Today's culture is normalizing family separations of all kinds. This does not please God. With the divine conception made and not to be repeated, the assignment of holding families together keeps Angel Gabriel up and about. The issue is that the Marys and Josephs of this age reject Angel Gabriel's voice and trust their own. So there was no room in the inn? I doubt. What if the Kenyan front desk attendant did not immediately recognise a politician asking for a room? The politician would do a reintroduction asking "Don't you know who I am?" The attendant would look again, recognise the leader and apologise profusely.
The politician would be told "Wait there Sir". A glass of juice would be put in his hand as he sinks into the lounge chair, waiting for the attendant's return. Sure enough, the attendant is back in no time, "Sorry to keep you waiting. This way please." A room had been found. But how? For power's sake, someone was bumped off - bumped off to a manger.
Joseph and Mary were not big names, but I wonder how many other pregnant women there were in the inn. The pregnancy was a big thing - big enough for the inn keeper to do a kind act and find a comfortable place. Not even the pregnancy would speak for Joseph and Mary. They did not "know people".
But it was just a matter of time before the same inn would overflow with people coming to listen to the child born of the pregnancy he mishandled.

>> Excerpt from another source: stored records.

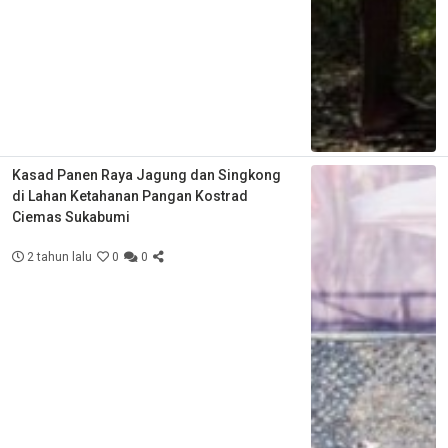
Kasad Panen Raya Jagung dan Singkong
di Lahan Ketahanan Pangan Kostrad
Ciemas Sukabumi
2 tahun lalu
0
0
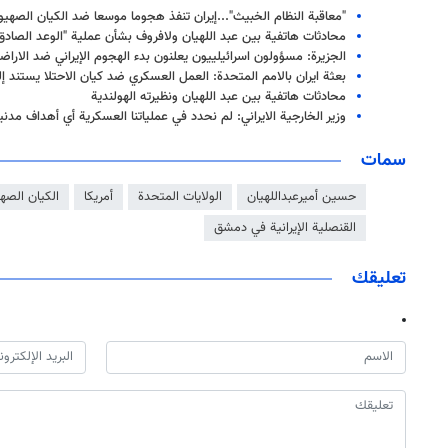
"معاقبة النظام الخبيث"...إيران تنفذ هجوما موسعا ضد الكيان الصهيون
محادثات هاتفية بين عبد اللهيان ولافروف بشأن عملية "الوعد الصادق
الجزيرة: مسؤولون اسرائيلييون يعلنون بدء الهجوم الإيراني ضد الاراض
بعثة ايران بالامم المتحدة: العمل العسكري ضد كيان الاحتلا يستند إلى المادة 51 من ميثاق ا
محادثات هاتفية بين عبد اللهيان ونظيرته الهولندية
وزير الخارجية الايراني: لم نحدد في عملیاتنا العسکرية أي أهداف مدني
سمات
حسين أميرعبداللهيان
الولايات المتحدة
أمريكا
الكيان الصه
القنصلية الإيرانية في دمشق
تعليقك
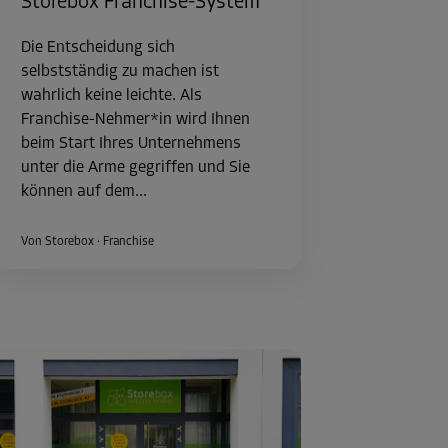
Storebox Franchise-System
Die Entscheidung sich
selbstständig zu machen ist
wahrlich keine leichte. Als
Franchise-Nehmer*in wird Ihnen
beim Start Ihres Unternehmens
unter die Arme gegriffen und Sie
können auf dem...
Von Storebox
·
Franchise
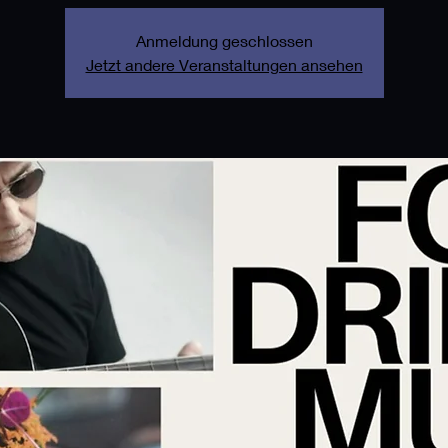
Anmeldung geschlossen
Jetzt andere Veranstaltungen ansehen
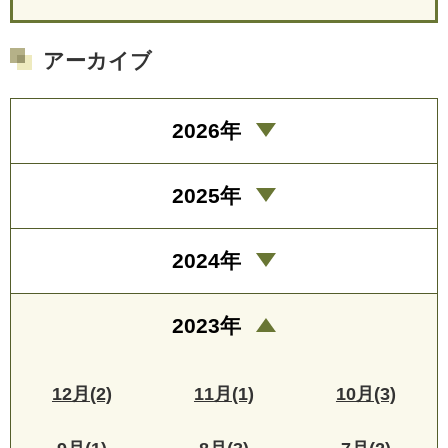
アーカイブ
2026年
2025年
2024年
2023年
12月(2)
11月(1)
10月(3)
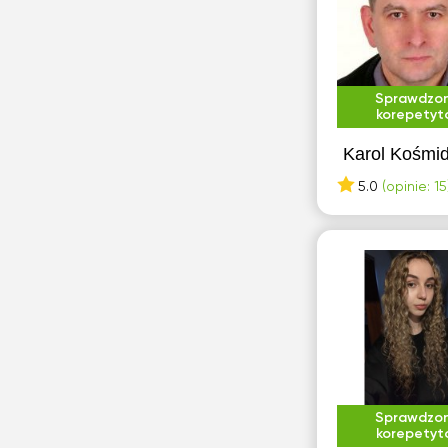
Sprawdzo
korepetyt
Karol Kośmi
5.0
(opinie: 15
Sprawdzo
korepetyt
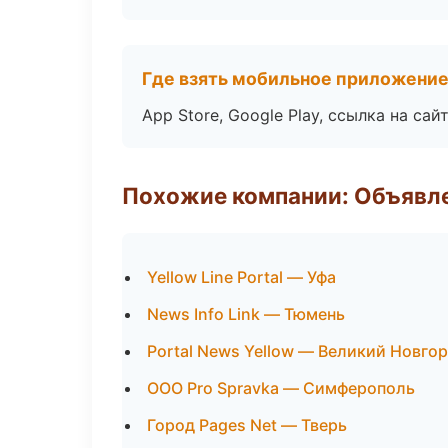
Где взять мобильное приложени
App Store, Google Play, ссылка на сайт
Похожие компании: Объявле
Yellow Line Portal — Уфа
News Info Link — Тюмень
Portal News Yellow — Великий Новго
ООО Pro Spravka — Симферополь
Город Pages Net — Тверь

I wonder how he felt when he realised he "bumped off" the Messiah. Now the name of Jesus was on everyone's lips to the extent of giving the world a proverb, "Are you the only stranger in Jerusalem?"
"Mangernomics"
Jesus was born as a homeless child but grew to become a home and a home-maker for many. Sound likes a "bottom-up" story safe for one critical aspect: the dwelling of Jesus was among people. He was a man of the people with people. Kenya's bottom-up lacks the aspect of immanence. Politicians eat in kibandas only during the campaigns. They recede to their five-star routines after the win.

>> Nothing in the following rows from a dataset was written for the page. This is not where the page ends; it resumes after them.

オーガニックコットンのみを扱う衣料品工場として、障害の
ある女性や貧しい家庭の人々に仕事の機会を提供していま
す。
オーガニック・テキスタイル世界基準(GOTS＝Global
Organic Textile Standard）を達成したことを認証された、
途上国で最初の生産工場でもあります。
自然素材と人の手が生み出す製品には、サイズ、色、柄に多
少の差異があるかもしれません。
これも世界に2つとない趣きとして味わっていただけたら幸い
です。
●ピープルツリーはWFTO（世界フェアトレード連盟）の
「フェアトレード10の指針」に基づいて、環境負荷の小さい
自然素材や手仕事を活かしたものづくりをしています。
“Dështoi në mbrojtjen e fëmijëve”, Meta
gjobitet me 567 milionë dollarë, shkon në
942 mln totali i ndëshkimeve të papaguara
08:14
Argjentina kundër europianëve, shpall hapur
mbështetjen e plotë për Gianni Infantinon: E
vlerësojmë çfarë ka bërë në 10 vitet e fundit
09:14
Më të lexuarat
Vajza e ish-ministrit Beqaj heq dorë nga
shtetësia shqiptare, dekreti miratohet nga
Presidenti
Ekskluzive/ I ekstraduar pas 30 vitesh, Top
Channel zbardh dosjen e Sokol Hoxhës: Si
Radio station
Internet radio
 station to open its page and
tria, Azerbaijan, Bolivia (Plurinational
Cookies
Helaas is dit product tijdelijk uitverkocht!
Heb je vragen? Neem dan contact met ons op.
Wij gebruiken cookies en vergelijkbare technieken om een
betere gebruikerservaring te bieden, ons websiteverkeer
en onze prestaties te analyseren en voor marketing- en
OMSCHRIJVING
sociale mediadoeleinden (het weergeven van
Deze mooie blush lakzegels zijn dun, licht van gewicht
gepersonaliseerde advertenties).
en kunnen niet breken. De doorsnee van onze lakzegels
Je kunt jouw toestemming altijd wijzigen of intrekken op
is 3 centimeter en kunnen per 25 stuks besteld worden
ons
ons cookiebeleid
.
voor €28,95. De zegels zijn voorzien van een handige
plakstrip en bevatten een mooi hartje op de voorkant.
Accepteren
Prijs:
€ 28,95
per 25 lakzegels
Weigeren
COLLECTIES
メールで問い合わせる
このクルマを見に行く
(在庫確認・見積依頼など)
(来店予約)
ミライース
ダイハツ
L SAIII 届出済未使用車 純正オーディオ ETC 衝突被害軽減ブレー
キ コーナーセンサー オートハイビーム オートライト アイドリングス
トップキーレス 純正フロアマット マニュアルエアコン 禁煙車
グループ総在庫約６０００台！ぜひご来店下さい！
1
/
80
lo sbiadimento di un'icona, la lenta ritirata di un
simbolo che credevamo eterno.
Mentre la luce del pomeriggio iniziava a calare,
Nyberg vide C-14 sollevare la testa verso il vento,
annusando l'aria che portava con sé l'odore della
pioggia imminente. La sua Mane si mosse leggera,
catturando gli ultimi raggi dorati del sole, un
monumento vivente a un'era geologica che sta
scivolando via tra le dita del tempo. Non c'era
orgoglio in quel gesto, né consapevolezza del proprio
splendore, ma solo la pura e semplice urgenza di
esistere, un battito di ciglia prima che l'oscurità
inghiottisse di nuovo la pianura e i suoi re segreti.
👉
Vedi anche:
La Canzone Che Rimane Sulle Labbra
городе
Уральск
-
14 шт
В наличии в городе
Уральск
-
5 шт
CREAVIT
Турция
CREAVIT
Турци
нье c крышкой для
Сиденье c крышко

Our power-wielders do not live with the people. They leave the masses in their filth, retreat to their leafy suburbs then return to the people in the morning. This designed distance dilutes - even suffocates - the leaders' care for the people.
They do not love the people and do not live with them. Their accumulation comes before the people's liberation. Most have no tears for the people. Jesus started in the manger and did not leave the manger neighbourhood. Having loved them, he loved them to the end.

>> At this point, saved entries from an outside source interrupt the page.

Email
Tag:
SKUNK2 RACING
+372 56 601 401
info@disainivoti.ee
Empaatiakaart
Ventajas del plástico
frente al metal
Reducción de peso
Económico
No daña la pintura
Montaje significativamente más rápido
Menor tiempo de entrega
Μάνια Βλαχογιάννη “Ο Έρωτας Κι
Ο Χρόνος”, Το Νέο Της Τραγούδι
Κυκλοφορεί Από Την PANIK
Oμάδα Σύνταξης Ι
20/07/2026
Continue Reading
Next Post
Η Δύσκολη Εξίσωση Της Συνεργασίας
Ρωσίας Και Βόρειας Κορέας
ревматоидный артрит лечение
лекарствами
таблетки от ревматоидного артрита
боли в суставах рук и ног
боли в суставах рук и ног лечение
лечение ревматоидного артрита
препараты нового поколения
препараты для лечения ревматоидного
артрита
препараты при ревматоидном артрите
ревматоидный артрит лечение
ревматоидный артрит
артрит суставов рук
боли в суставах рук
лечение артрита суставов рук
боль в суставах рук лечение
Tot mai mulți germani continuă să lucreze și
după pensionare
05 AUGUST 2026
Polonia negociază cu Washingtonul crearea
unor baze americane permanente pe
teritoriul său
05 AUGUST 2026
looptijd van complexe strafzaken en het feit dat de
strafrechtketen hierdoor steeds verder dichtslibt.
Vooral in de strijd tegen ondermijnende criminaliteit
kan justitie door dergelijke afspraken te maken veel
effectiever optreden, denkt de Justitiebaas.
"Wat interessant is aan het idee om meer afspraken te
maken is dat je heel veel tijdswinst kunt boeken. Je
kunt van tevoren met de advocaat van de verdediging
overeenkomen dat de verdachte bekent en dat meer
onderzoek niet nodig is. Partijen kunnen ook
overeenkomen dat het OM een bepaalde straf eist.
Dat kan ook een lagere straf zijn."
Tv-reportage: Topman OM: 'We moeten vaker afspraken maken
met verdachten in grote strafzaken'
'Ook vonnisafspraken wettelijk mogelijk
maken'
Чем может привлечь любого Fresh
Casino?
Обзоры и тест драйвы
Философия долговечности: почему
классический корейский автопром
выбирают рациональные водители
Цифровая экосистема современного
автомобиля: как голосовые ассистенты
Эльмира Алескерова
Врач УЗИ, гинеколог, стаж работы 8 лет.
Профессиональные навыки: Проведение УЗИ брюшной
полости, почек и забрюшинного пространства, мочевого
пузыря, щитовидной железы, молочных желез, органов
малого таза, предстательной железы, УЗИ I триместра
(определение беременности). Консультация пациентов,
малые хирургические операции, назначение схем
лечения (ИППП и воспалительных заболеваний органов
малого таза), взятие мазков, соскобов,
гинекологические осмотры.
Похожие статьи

The Christmas story as a leadership story is a "mangernomics" story which hails leadership by immersion - loving and living with the people. There is love of a spoken kind. There is love of an acted kind. Jesus' love for the people was the lived kind. It reflected in daily improvement of the community's quality of life, "...the blind receive sight, the lame walk, those who have leprosy are cleansed, the deaf hear, the dead are raised, and the good news is proclaimed to the poor".
For a leader, proximity - physical and emotional - has a great impact on the betterment of the people. So God became man - to live among us.